Task material Start Marker

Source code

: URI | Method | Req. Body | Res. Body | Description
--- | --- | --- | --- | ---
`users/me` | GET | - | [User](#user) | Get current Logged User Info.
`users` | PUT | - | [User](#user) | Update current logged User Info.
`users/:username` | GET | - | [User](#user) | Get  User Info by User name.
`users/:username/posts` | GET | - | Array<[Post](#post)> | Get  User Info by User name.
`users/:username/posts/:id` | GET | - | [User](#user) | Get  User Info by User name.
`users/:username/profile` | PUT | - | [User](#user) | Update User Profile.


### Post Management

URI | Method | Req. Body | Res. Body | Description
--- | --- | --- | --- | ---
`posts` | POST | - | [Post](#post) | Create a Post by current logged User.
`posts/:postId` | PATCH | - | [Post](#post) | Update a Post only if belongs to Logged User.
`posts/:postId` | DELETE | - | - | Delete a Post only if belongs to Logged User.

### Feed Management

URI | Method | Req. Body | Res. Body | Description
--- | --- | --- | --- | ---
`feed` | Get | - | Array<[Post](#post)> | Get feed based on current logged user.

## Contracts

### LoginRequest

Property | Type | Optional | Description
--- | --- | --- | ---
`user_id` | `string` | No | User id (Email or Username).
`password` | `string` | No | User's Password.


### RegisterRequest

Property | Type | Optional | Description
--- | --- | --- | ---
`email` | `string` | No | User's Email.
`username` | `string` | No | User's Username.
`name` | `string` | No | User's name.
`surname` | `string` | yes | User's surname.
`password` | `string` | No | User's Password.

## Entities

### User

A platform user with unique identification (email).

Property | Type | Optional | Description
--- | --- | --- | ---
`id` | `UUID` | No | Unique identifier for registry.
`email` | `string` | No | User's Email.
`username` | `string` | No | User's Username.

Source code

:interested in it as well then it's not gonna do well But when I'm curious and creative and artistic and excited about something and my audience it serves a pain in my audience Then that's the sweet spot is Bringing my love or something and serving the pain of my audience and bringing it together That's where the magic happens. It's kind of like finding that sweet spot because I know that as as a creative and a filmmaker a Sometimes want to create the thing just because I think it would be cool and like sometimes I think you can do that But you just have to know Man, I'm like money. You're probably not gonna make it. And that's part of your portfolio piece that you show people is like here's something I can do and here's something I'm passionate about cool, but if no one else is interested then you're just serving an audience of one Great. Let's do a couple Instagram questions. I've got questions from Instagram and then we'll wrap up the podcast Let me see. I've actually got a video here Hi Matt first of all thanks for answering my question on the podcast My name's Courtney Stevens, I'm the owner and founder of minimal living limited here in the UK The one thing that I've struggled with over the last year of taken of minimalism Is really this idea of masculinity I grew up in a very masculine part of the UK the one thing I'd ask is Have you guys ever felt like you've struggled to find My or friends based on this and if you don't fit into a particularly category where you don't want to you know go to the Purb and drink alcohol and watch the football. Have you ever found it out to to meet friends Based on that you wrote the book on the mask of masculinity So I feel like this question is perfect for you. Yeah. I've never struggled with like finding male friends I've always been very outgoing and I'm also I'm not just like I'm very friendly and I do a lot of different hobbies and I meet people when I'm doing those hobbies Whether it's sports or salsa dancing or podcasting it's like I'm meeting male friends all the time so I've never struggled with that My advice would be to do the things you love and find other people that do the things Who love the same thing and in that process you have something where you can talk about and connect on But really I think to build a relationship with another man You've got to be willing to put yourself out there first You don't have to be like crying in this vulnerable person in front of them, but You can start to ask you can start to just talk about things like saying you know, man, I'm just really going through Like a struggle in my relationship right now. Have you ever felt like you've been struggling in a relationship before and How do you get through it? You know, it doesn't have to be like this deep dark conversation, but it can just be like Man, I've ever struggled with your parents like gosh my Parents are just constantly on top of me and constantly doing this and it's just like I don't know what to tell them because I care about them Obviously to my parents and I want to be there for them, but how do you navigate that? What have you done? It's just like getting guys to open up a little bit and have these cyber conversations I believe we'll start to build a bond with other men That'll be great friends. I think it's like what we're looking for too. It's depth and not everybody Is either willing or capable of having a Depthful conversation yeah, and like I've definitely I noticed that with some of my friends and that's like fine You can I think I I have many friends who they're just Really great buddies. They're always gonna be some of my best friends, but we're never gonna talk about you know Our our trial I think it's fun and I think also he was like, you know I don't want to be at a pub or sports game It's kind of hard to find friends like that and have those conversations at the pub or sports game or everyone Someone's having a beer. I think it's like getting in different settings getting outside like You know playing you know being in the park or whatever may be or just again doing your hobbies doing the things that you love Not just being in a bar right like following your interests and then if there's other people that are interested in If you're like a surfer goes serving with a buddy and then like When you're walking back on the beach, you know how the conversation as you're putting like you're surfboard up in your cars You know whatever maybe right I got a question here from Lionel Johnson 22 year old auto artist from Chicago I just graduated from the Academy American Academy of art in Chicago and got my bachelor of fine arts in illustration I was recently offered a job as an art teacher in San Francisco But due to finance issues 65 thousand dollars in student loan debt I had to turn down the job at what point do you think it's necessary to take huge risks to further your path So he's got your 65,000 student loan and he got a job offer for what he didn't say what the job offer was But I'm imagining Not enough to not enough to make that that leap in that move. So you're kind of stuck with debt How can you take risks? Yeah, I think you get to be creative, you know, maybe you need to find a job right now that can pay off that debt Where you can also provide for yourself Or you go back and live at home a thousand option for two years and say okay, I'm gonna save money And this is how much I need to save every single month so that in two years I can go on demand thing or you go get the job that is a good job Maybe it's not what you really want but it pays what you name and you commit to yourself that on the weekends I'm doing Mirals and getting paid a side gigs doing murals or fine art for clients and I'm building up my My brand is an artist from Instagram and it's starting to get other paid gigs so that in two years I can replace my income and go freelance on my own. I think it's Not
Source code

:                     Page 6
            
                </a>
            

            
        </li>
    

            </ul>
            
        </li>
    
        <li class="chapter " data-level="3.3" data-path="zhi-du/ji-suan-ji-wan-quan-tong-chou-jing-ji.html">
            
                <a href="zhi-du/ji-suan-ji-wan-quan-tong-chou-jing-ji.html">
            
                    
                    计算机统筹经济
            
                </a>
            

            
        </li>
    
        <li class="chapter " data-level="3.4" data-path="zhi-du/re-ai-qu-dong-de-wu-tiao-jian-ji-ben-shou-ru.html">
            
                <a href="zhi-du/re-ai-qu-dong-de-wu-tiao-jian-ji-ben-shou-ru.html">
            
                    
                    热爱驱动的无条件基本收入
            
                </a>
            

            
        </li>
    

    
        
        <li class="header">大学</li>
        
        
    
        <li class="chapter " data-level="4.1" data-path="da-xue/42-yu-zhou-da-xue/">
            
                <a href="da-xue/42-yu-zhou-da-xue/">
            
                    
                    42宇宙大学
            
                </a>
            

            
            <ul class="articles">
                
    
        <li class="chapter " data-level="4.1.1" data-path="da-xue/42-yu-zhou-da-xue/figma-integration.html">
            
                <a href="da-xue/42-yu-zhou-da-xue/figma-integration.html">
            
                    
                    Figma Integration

Task material End Marker

Exact duplication of all the data above is expected.

Source code

: URI | Method | Req. Body | Res. Body | Description
--- | --- | --- | --- | ---
`users/me` | GET | - | [User](#user) | Get current Logged User Info.
`users` | PUT | - | [User](#user) | Update current logged User Info.
`users/:username` | GET | - | [User](#user) | Get  User Info by User name.
`users/:username/posts` | GET | - | Array<[Post](#post)> | Get  User Info by User name.
`users/:username/posts/:id` | GET | - | [User](#user) | Get  User Info by User name.
`users/:username/profile` | PUT | - | [User](#user) | Update User Profile.


### Post Management

URI | Method | Req. Body | Res. Body | Description
--- | --- | --- | --- | ---
`posts` | POST | - | [Post](#post) | Create a Post by current logged User.
`posts/:postId` | PATCH | - | [Post](#post) | Update a Post only if belongs to Logged User.
`posts/:postId` | DELETE | - | - | Delete a Post only if belongs to Logged User.

### Feed Management

URI | Method | Req. Body | Res. Body | Description
--- | --- | --- | --- | ---
`feed` | Get | - | Array<[Post](#post)> | Get feed based on current logged user.

## Contracts

### LoginRequest

Property | Type | Optional | Description
--- | --- | --- | ---
`user_id` | `string` | No | User id (Email or Username).
`password` | `string` | No | User's Password.


### RegisterRequest

Property | Type | Optional | Description
--- | --- | --- | ---
`email` | `string` | No | User's Email.
`username` | `string` | No | User's Username.
`name` | `string` | No | User's name.
`surname` | `string` | yes | User's surname.
`password` | `string` | No | User's Password.

## Entities

### User

A platform user with unique identification (email).

Property | Type | Optional | Description
--- | --- | --- | ---
`id` | `UUID` | No | Unique identifier for registry.
`email` | `string` | No | User's Email.
`username` | `string` | No | User's Username.

Source code

:interested in it as well then it's not gonna do well But when I'm curious and creative and artistic and excited about something and my audience it serves a pain in my audience Then that's the sweet spot is Bringing my love or something and serving the pain of my audience and bringing it together That's where the magic happens. It's kind of like finding that sweet spot because I know that as as a creative and a filmmaker a Sometimes want to create the thing just because I think it would be cool and like sometimes I think you can do that But you just have to know Man, I'm like money. You're probably not gonna make it. And that's part of your portfolio piece that you show people is like here's something I can do and here's something I'm passionate about cool, but if no one else is interested then you're just serving an audience of one Great. Let's do a couple Instagram questions. I've got questions from Instagram and then we'll wrap up the podcast Let me see. I've actually got a video here Hi Matt first of all thanks for answering my question on the podcast My name's Courtney Stevens, I'm the owner and founder of minimal living limited here in the UK The one thing that I've struggled with over the last year of taken of minimalism Is really this idea of masculinity I grew up in a very masculine part of the UK the one thing I'd ask is Have you guys ever felt like you've struggled to find My or friends based on this and if you don't fit into a particularly category where you don't want to you know go to the Purb and drink alcohol and watch the football. Have you ever found it out to to meet friends Based on that you wrote the book on the mask of masculinity So I feel like this question is perfect for you. Yeah. I've never struggled with like finding male friends I've always been very outgoing and I'm also I'm not just like I'm very friendly and I do a lot of different hobbies and I meet people when I'm doing those hobbies Whether it's sports or salsa dancing or podcasting it's like I'm meeting male friends all the time so I've never struggled with that My advice would be to do the things you love and find other people that do the things Who love the same thing and in that process you have something where you can talk about and connect on But really I think to build a relationship with another man You've got to be willing to put yourself out there first You don't have to be like crying in this vulnerable person in front of them, but You can start to ask you can start to just talk about things like saying you know, man, I'm just really going through Like a struggle in my relationship right now. Have you ever felt like you've been struggling in a relationship before and How do you get through it? You know, it doesn't have to be like this deep dark conversation, but it can just be like Man, I've ever struggled with your parents like gosh my Parents are just constantly on top of me and constantly doing this and it's just like I don't know what to tell them because I care about them Obviously to my parents and I want to be there for them, but how do you navigate that? What have you done? It's just like getting guys to open up a little bit and have these cyber conversations I believe we'll start to build a bond with other men That'll be great friends. I think it's like what we're looking for too. It's depth and not everybody Is either willing or capable of having a Depthful conversation yeah, and like I've definitely I noticed that with some of my friends and that's like fine You can I think I I have many friends who they're just Really great buddies. They're always gonna be some of my best friends, but we're never gonna talk about you know Our our trial I think it's fun and I think also he was like, you know I don't want to be at a pub or sports game It's kind of hard to find friends like that and have those conversations at the pub or sports game or everyone Someone's having a beer. I think it's like getting in different settings getting outside like You know playing you know being in the park or whatever may be or just again doing your hobbies doing the things that you love Not just being in a bar right like following your interests and then if there's other people that are interested in If you're like a surfer goes serving with a buddy and then like When you're walking back on the beach, you know how the conversation as you're putting like you're surfboard up in your cars You know whatever maybe right I got a question here from Lionel Johnson 22 year old auto artist from Chicago I just graduated from the Academy American Academy of art in Chicago and got my bachelor of fine arts in illustration I was recently offered a job as an art teacher in San Francisco But due to finance issues 65 thousand dollars in student loan debt I had to turn down the job at what point do you think it's necessary to take huge risks to further your path So he's got your 65,000 student loan and he got a job offer for what he didn't say what the job offer was But I'm imagining Not enough to not enough to make that that leap in that move. So you're kind of stuck with debt How can you take risks? Yeah, I think you get to be creative, you know, maybe you need to find a job right now that can pay off that debt Where you can also provide for yourself Or you go back and live at home a thousand option for two years and say okay, I'm gonna save money And this is how much I need to save every single month so that in two years I can go on demand thing or you go get the job that is a good job Maybe it's not what you really want but it pays what you name and you commit to yourself that on the weekends I'm doing Mirals and getting paid a side gigs doing murals or fine art for clients and I'm building up my My brand is an artist from Instagram and it's starting to get other paid gigs so that in two years I can replace my income and go freelance on my own. I think it's Not
Source code

:                     Page 6
            
                </a>
            

            
        </li>
    

            </ul>
            
        </li>
    
        <li class="chapter " data-level="3.3" data-path="zhi-du/ji-suan-ji-wan-quan-tong-chou-jing-ji.html">
            
                <a href="zhi-du/ji-suan-ji-wan-quan-tong-chou-jing-ji.html">
            
                    
                    计算机统筹经济
            
                </a>
            

            
        </li>
    
        <li class="chapter " data-level="3.4" data-path="zhi-du/re-ai-qu-dong-de-wu-tiao-jian-ji-ben-shou-ru.html">
            
                <a href="zhi-du/re-ai-qu-dong-de-wu-tiao-jian-ji-ben-shou-ru.html">
            
                    
                    热爱驱动的无条件基本收入
            
                </a>
            

            
        </li>
    

    
        
        <li class="header">大学</li>
        
        
    
        <li class="chapter " data-level="4.1" data-path="da-xue/42-yu-zhou-da-xue/">
            
                <a href="da-xue/42-yu-zhou-da-xue/">
            
                    
                    42宇宙大学
            
                </a>
            

            
            <ul class="articles">
                
    
        <li class="chapter " data-level="4.1.1" data-path="da-xue/42-yu-zhou-da-xue/figma-integration.html">
            
                <a href="da-xue/42-yu-zhou-da-xue/figma-integration.html">
            
                    
                    Figma Integration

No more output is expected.